- _TRECHO APRESENTADO_
━━━━━━━━━━━━━━━━━━━━━━━━━━━━━━
A proeminência de objetivos definidos
em termos de "target" sobre as idéias é
uma marca comum a programas da nova safra. O "target" é o grupo de espectadores que as emissoras definem como o
público-alvo, o grupo demográfico que
um programa pretende atingir. Os termos que compõem esse jargão mercadológico são bélicos.
Eles indicam o espírito de busca "desesperada" para citar o termo proposto
por Ien Ang, estudiosa holandesa, para
definir a postura das emissoras em relação aos espectadores em situações de mercado.
Os índices de audiência são medidos de acordo com o sexo, a idade, a classe social e a praça. Com bases nessas variáveis as emissoras planejam seus programas. Não se trata
de pôr idéias no ar, trata-se de inventar programas capazes
de captar o interesse de um grupo que supostamente compartilha determinadas preferências, mas na verdade não
existe -a não ser na imaginação do produtor. Como as
emissoras subestimam a capacidade dos diversos segmentos do público, o resultado é paupérrimo.
Aos sábados à tarde a Rede Globo estreou o "Caldeirão
do Huck", exibindo um dos astros recém-contratados no
afã de esvaziar a concorrência. No programa de Luciano
Huck o "target" se ampliou. O programa visa atingir os
adolescentes, mas também suas famílias, então vem em
tons menos polêmicos. O que era picante e chamou a atenção pela conotação apelativa convencional no "H" agora
ganha um ar implícito. A intenção de sugerir calor explosivo está expressa no título, no jeitão do apresentador, no cenário e nos painéis eletrônicos, inundados por bolhas coloridas, e só.
━━━━━━━━━━━━━━━━━━━━━━━━━━━━━━
- _TAREFA PROPOSTA A_
Responda com base no trecho sobre programas de televisão:
(i) De acordo com quais variáveis os índices de audiência são medidos?
(ii) Em que dia e período a Rede Globo estreou o "Caldeirão do Huck"?
(iii) Que público o programa de Luciano Huck visa atingir?

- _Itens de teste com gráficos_
━━━━━━━━━━━━━━━━━━━━━━━━━━━━━━
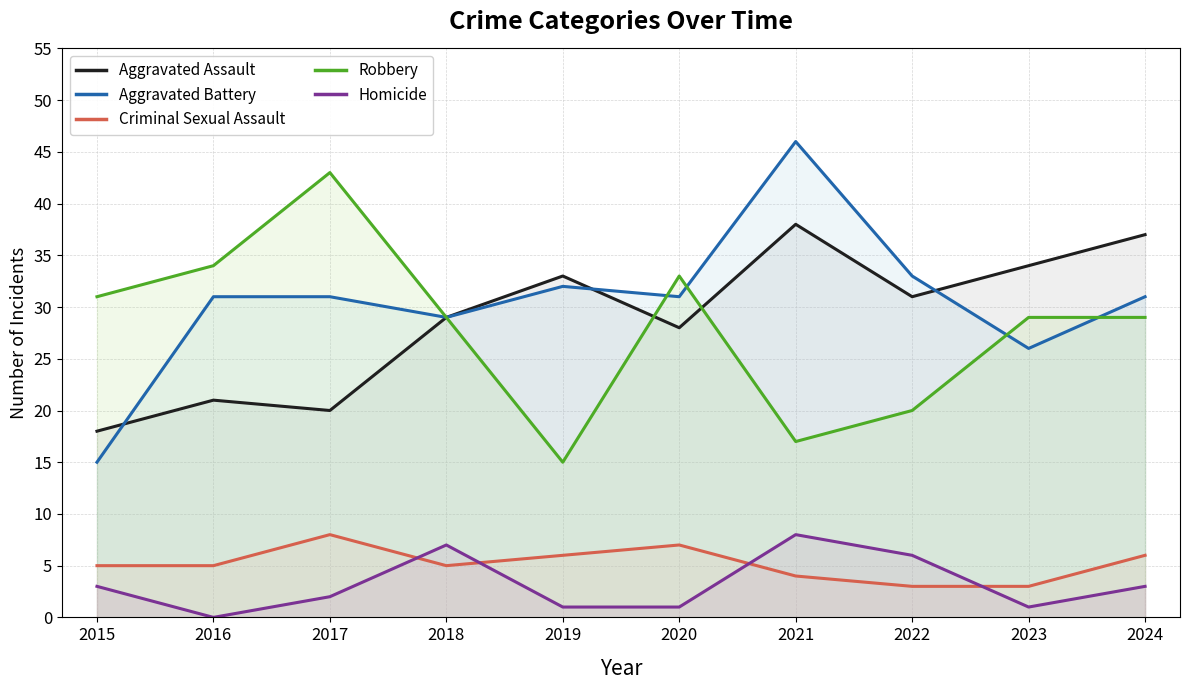

Is the value of Aggravated Battery at 2020 greater than the value of Robbery at 2016?

No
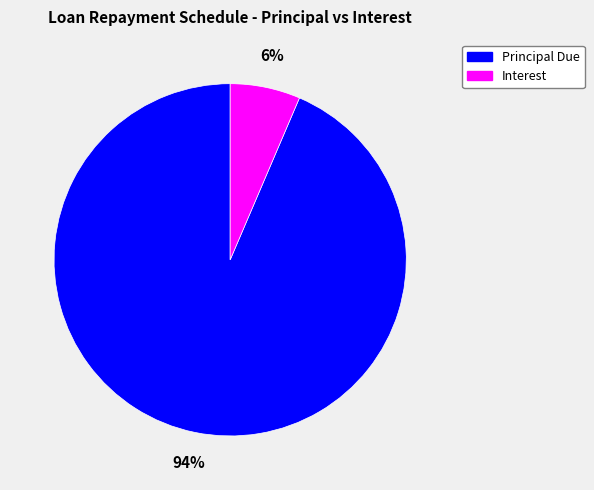

Which has a higher value, Interest or Principal Due?

Principal Due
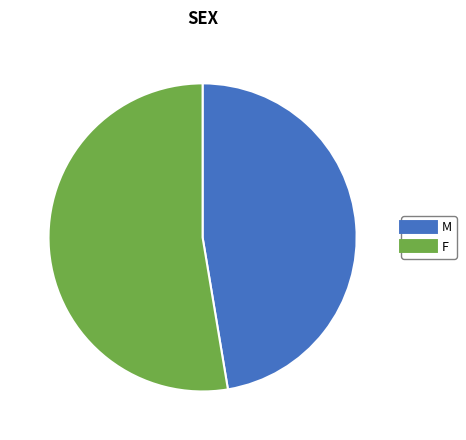

Is it true that M is 47% of the pie?

True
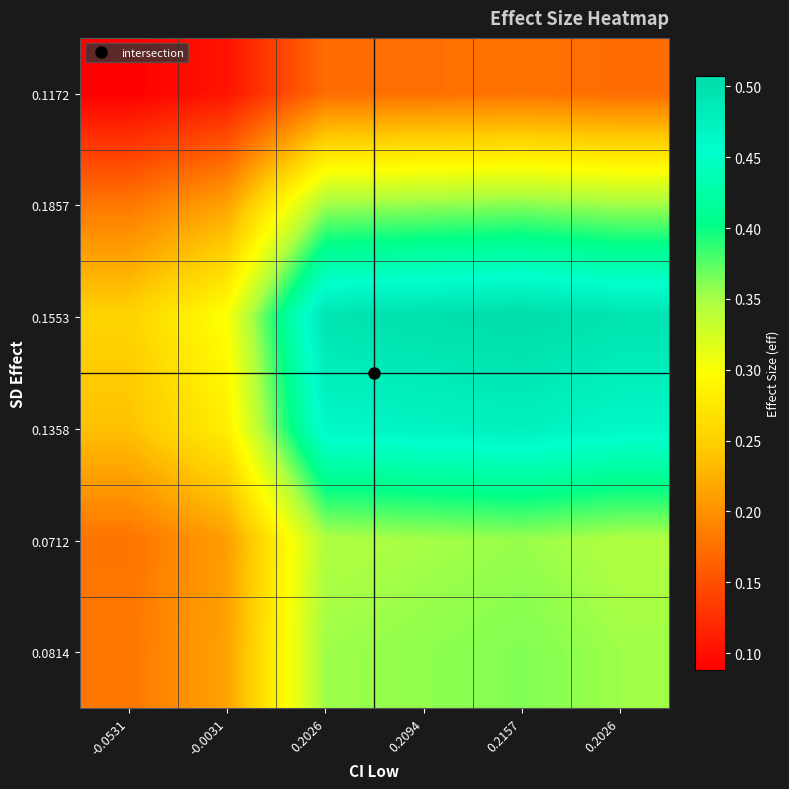

Reading left to right, list all the values displayed in this chart.

0.1172: -0.0531=0.1	-0.0031=0.1	0.2026=0.2	0.2094=0.2	0.2157=0.2	0.2026=0.2
0.1857: -0.0531=0.2	-0.0031=0.2	0.2026=0.4	0.2094=0.4	0.2157=0.4	0.2026=0.4
0.1553: -0.0531=0.3	-0.0031=0.3	0.2026=0.5	0.2094=0.5	0.2157=0.5	0.2026=0.5
0.1358: -0.0531=0.2	-0.0031=0.3	0.2026=0.5	0.2094=0.5	0.2157=0.5	0.2026=0.5
0.0712: -0.0531=0.2	-0.0031=0.2	0.2026=0.3	0.2094=0.4	0.2157=0.4	0.2026=0.3
0.0814: -0.0531=0.2	-0.0031=0.2	0.2026=0.4	0.2094=0.4	0.2157=0.4	0.2026=0.4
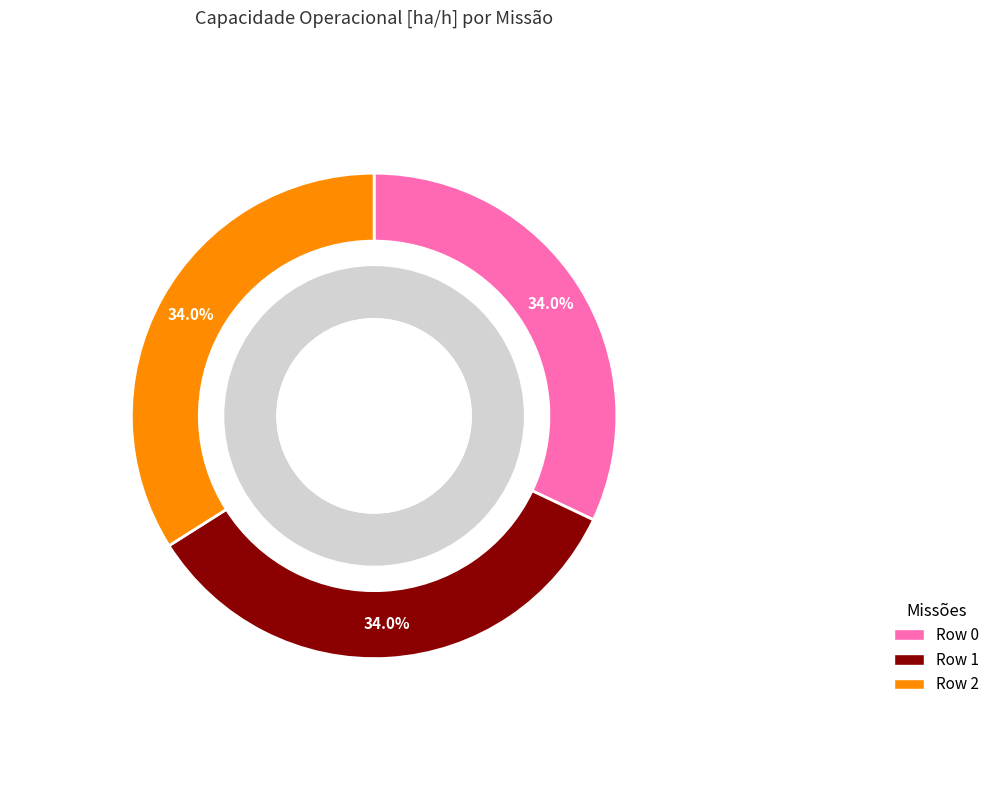

How many slices are in this pie chart?

3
━━━━━━━━━━━━━━━━━━━━━━━━━━━━━━
- _TAREFA PROPOSTA B_
Substitua "pie" por "circle" nas entradas, da linha que contém "Is it true that M is 47% of the pie?" até o fim das entradas, e reproduza essas linhas sem nenhuma outra alteração. Deixe as imagens de fora.

- _RESPOSTA A_
(i) Sexo, idade, classe social e praça.
(ii) Aos sábados à tarde.
(iii) Os adolescentes e também suas famílias.

- _RESPOSTA B_
Is it true that M is 47% of the circle?

True

Reading left to right, list all the values displayed in this chart.

0.1172: -0.0531=0.1	-0.0031=0.1	0.2026=0.2	0.2094=0.2	0.2157=0.2	0.2026=0.2
0.1857: -0.0531=0.2	-0.0031=0.2	0.2026=0.4	0.2094=0.4	0.2157=0.4	0.2026=0.4
0.1553: -0.0531=0.3	-0.0031=0.3	0.2026=0.5	0.2094=0.5	0.2157=0.5	0.2026=0.5
0.1358: -0.0531=0.2	-0.0031=0.3	0.2026=0.5	0.2094=0.5	0.2157=0.5	0.2026=0.5
0.0712: -0.0531=0.2	-0.0031=0.2	0.2026=0.3	0.2094=0.4	0.2157=0.4	0.2026=0.3
0.0814: -0.0531=0.2	-0.0031=0.2	0.2026=0.4	0.2094=0.4	0.2157=0.4	0.2026=0.4

How many slices are in this circle chart?

3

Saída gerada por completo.